PROMPT
Omitting every picture, output the records below exactly, please.

INPUT MATERIAL
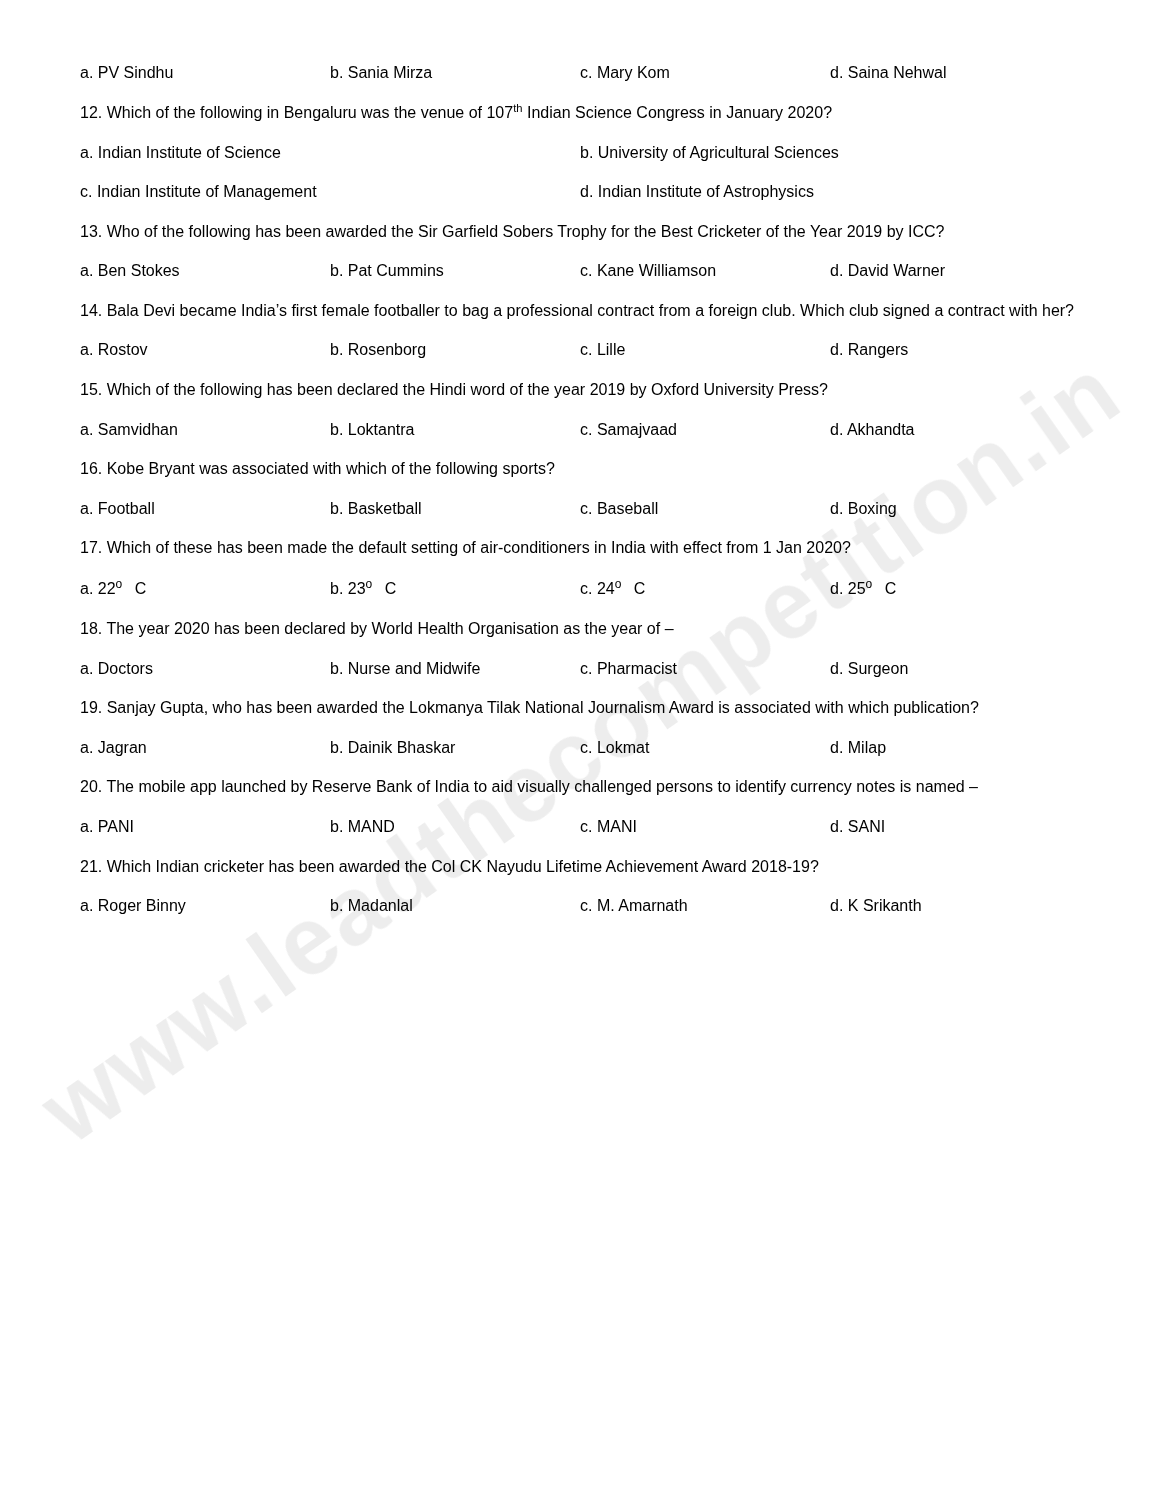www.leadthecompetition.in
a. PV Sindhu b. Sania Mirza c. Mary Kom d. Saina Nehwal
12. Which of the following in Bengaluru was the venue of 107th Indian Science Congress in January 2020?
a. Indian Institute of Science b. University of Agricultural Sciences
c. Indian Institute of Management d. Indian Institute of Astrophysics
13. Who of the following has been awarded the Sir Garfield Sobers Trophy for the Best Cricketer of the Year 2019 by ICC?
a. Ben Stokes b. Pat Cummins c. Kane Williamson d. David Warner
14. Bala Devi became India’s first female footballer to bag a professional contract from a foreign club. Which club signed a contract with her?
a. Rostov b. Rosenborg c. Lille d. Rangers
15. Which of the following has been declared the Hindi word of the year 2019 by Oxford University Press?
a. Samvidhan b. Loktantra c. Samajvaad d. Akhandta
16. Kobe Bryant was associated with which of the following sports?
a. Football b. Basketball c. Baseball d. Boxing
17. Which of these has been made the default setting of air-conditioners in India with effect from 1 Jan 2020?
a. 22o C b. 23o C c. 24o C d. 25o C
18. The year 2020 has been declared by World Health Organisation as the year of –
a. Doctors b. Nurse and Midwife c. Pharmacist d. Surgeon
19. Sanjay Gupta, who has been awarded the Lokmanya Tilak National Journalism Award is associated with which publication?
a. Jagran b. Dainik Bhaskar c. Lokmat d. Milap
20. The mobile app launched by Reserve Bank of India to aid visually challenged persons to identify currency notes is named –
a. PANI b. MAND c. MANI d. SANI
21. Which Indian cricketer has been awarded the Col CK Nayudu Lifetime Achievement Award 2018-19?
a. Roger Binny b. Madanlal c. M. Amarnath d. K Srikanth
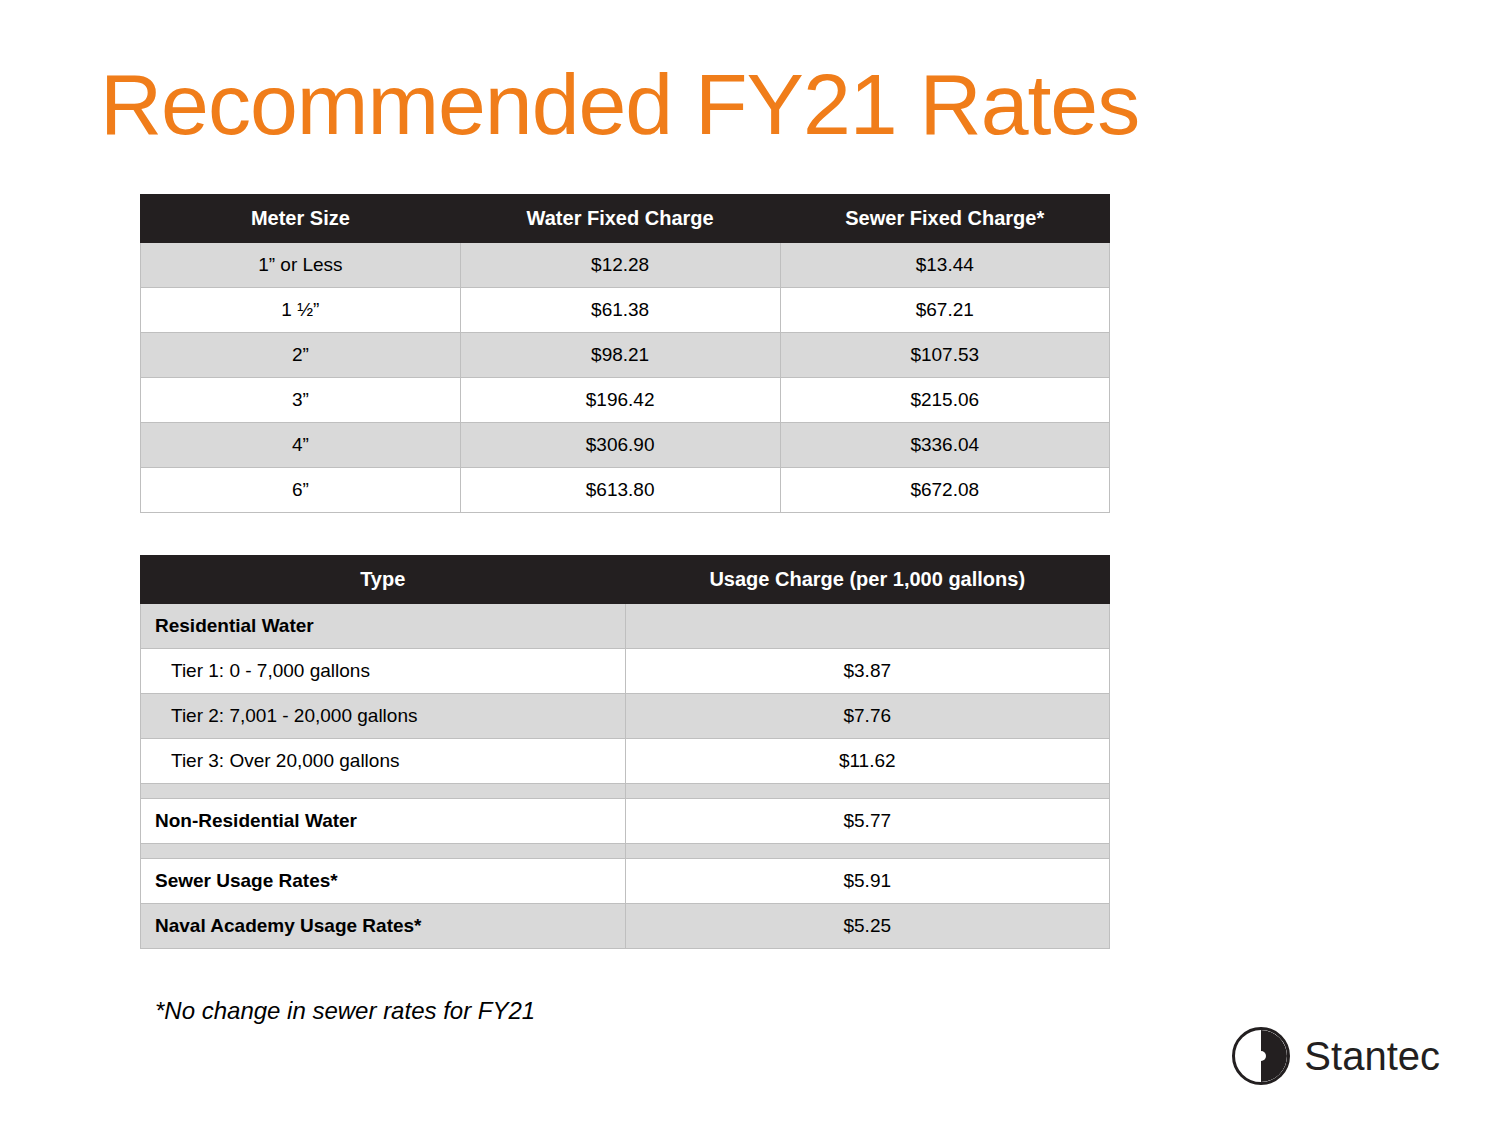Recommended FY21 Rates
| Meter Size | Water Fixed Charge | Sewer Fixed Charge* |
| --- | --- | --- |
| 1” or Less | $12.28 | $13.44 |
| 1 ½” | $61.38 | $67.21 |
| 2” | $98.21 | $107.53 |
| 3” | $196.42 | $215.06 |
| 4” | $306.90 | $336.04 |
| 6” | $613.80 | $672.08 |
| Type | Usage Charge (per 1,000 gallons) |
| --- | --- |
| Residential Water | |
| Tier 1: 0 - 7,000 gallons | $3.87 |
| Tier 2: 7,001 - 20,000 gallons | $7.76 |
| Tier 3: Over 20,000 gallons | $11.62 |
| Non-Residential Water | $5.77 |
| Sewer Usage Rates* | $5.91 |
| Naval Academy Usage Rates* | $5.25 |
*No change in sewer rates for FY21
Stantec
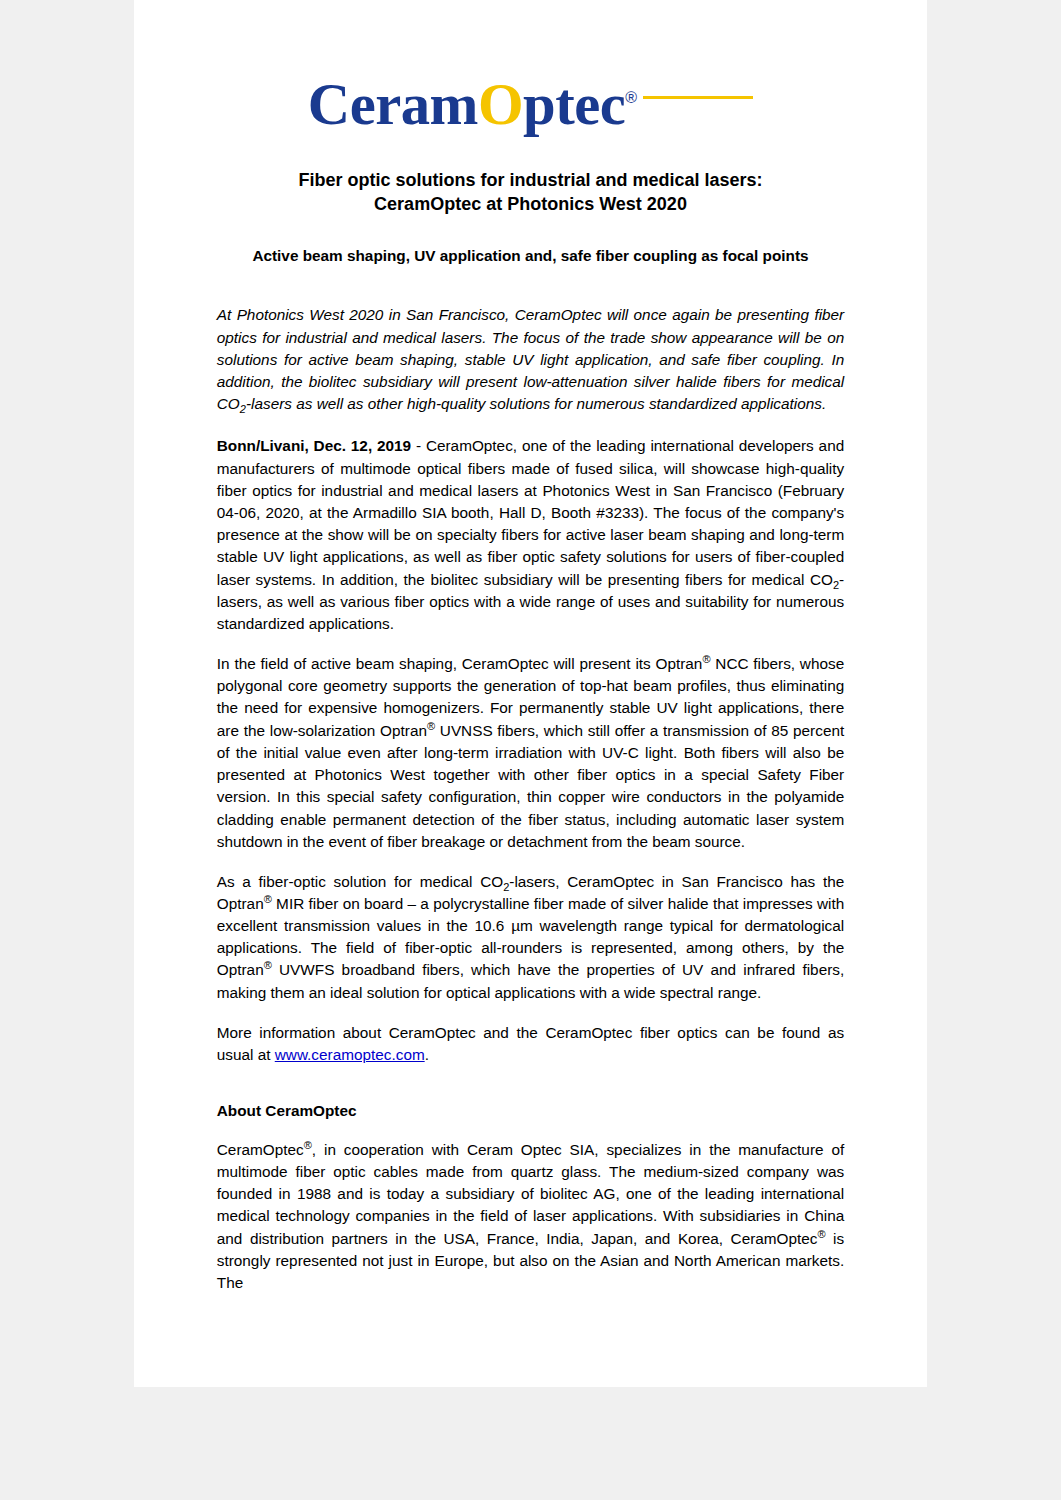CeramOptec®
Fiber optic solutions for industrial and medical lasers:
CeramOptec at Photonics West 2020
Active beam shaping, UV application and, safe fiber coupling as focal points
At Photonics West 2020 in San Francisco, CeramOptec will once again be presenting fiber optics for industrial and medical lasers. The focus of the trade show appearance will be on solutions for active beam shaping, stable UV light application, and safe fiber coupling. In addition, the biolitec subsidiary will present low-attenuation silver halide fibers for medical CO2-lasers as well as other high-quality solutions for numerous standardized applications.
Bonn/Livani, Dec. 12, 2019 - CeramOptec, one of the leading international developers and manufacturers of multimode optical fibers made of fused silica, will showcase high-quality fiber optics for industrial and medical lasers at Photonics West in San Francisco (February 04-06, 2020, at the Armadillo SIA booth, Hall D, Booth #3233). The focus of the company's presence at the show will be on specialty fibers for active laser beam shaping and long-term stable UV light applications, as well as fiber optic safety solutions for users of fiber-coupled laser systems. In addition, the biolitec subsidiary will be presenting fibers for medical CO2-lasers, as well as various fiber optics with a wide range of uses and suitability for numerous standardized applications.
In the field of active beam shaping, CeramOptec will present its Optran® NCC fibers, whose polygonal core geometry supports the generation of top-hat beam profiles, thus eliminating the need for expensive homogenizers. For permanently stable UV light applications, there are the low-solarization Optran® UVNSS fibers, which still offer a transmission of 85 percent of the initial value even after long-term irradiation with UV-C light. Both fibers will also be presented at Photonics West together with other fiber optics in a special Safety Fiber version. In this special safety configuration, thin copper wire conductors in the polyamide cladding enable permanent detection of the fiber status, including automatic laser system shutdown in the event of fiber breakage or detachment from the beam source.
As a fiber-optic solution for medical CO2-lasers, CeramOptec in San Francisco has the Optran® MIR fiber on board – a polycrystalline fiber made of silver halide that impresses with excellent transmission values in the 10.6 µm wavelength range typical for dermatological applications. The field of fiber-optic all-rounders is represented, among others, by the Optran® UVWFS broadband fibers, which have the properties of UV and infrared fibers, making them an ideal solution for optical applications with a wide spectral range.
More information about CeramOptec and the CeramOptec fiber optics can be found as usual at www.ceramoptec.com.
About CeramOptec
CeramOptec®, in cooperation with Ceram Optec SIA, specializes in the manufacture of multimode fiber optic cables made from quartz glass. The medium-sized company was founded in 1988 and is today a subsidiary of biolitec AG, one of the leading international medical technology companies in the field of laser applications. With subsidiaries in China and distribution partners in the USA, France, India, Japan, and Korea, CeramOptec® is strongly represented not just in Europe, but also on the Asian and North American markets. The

REPLY
www.leadthecompetition.in
a. PV Sindhu b. Sania Mirza c. Mary Kom d. Saina Nehwal
12. Which of the following in Bengaluru was the venue of 107th Indian Science Congress in January 2020?
a. Indian Institute of Science b. University of Agricultural Sciences
c. Indian Institute of Management d. Indian Institute of Astrophysics
13. Who of the following has been awarded the Sir Garfield Sobers Trophy for the Best Cricketer of the Year 2019 by ICC?
a. Ben Stokes b. Pat Cummins c. Kane Williamson d. David Warner
14. Bala Devi became India’s first female footballer to bag a professional contract from a foreign club. Which club signed a contract with her?
a. Rostov b. Rosenborg c. Lille d. Rangers
15. Which of the following has been declared the Hindi word of the year 2019 by Oxford University Press?
a. Samvidhan b. Loktantra c. Samajvaad d. Akhandta
16. Kobe Bryant was associated with which of the following sports?
a. Football b. Basketball c. Baseball d. Boxing
17. Which of these has been made the default setting of air-conditioners in India with effect from 1 Jan 2020?
a. 22o C b. 23o C c. 24o C d. 25o C
18. The year 2020 has been declared by World Health Organisation as the year of –
a. Doctors b. Nurse and Midwife c. Pharmacist d. Surgeon
19. Sanjay Gupta, who has been awarded the Lokmanya Tilak National Journalism Award is associated with which publication?
a. Jagran b. Dainik Bhaskar c. Lokmat d. Milap
20. The mobile app launched by Reserve Bank of India to aid visually challenged persons to identify currency notes is named –
a. PANI b. MAND c. MANI d. SANI
21. Which Indian cricketer has been awarded the Col CK Nayudu Lifetime Achievement Award 2018-19?
a. Roger Binny b. Madanlal c. M. Amarnath d. K Srikanth
Recommended FY21 Rates
| Meter Size | Water Fixed Charge | Sewer Fixed Charge* |
| --- | --- | --- |
| 1” or Less | $12.28 | $13.44 |
| 1 ½” | $61.38 | $67.21 |
| 2” | $98.21 | $107.53 |
| 3” | $196.42 | $215.06 |
| 4” | $306.90 | $336.04 |
| 6” | $613.80 | $672.08 |
| Type | Usage Charge (per 1,000 gallons) |
| --- | --- |
| Residential Water | |
| Tier 1: 0 - 7,000 gallons | $3.87 |
| Tier 2: 7,001 - 20,000 gallons | $7.76 |
| Tier 3: Over 20,000 gallons | $11.62 |
| Non-Residential Water | $5.77 |
| Sewer Usage Rates* | $5.91 |
| Naval Academy Usage Rates* | $5.25 |
*No change in sewer rates for FY21
Stantec
CeramOptec®
Fiber optic solutions for industrial and medical lasers:
CeramOptec at Photonics West 2020
Active beam shaping, UV application and, safe fiber coupling as focal points
At Photonics West 2020 in San Francisco, CeramOptec will once again be presenting fiber optics for industrial and medical lasers. The focus of the trade show appearance will be on solutions for active beam shaping, stable UV light application, and safe fiber coupling. In addition, the biolitec subsidiary will present low-attenuation silver halide fibers for medical CO2-lasers as well as other high-quality solutions for numerous standardized applications.
Bonn/Livani, Dec. 12, 2019 - CeramOptec, one of the leading international developers and manufacturers of multimode optical fibers made of fused silica, will showcase high-quality fiber optics for industrial and medical lasers at Photonics West in San Francisco (February 04-06, 2020, at the Armadillo SIA booth, Hall D, Booth #3233). The focus of the company's presence at the show will be on specialty fibers for active laser beam shaping and long-term stable UV light applications, as well as fiber optic safety solutions for users of fiber-coupled laser systems. In addition, the biolitec subsidiary will be presenting fibers for medical CO2-lasers, as well as various fiber optics with a wide range of uses and suitability for numerous standardized applications.
In the field of active beam shaping, CeramOptec will present its Optran® NCC fibers, whose polygonal core geometry supports the generation of top-hat beam profiles, thus eliminating the need for expensive homogenizers. For permanently stable UV light applications, there are the low-solarization Optran® UVNSS fibers, which still offer a transmission of 85 percent of the initial value even after long-term irradiation with UV-C light. Both fibers will also be presented at Photonics West together with other fiber optics in a special Safety Fiber version. In this special safety configuration, thin copper wire conductors in the polyamide cladding enable permanent detection of the fiber status, including automatic laser system shutdown in the event of fiber breakage or detachment from the beam source.
As a fiber-optic solution for medical CO2-lasers, CeramOptec in San Francisco has the Optran® MIR fiber on board – a polycrystalline fiber made of silver halide that impresses with excellent transmission values in the 10.6 µm wavelength range typical for dermatological applications. The field of fiber-optic all-rounders is represented, among others, by the Optran® UVWFS broadband fibers, which have the properties of UV and infrared fibers, making them an ideal solution for optical applications with a wide spectral range.
More information about CeramOptec and the CeramOptec fiber optics can be found as usual at www.ceramoptec.com.
About CeramOptec
CeramOptec®, in cooperation with Ceram Optec SIA, specializes in the manufacture of multimode fiber optic cables made from quartz glass. The medium-sized company was founded in 1988 and is today a subsidiary of biolitec AG, one of the leading international medical technology companies in the field of laser applications. With subsidiaries in China and distribution partners in the USA, France, India, Japan, and Korea, CeramOptec® is strongly represented not just in Europe, but also on the Asian and North American markets. The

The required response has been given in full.